Brief: Transcribe every line of text in the records below word for word, and leave the pictures out of your answer.

Stored data:
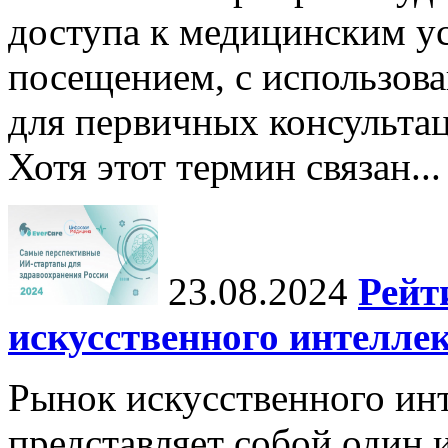
доступа к медицинским у
посещением, с использов
для первичных консульта
Хотя этот термин связан...
23.08.2024
Рейт
искусственного интеллек
Рынок искусственного инт
представляет собой один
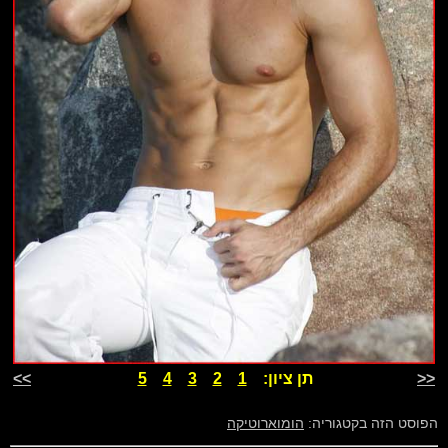
<<
תן ציון:
1
2
3
4
5
>>
הפוסט הזה בקטגוריה:
הומוארוטיקה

Completed task:
доступа к медицинским у
посещением, с использов
для первичных консульта
Хотя этот термин связан...
23.08.2024
Рейт
искусственного интеллек
Рынок искусственного инт
представляет собой один
<<
תן ציון:
1
2
3
4
5
>>
הפוסט הזה בקטגוריה:
הומוארוטיקה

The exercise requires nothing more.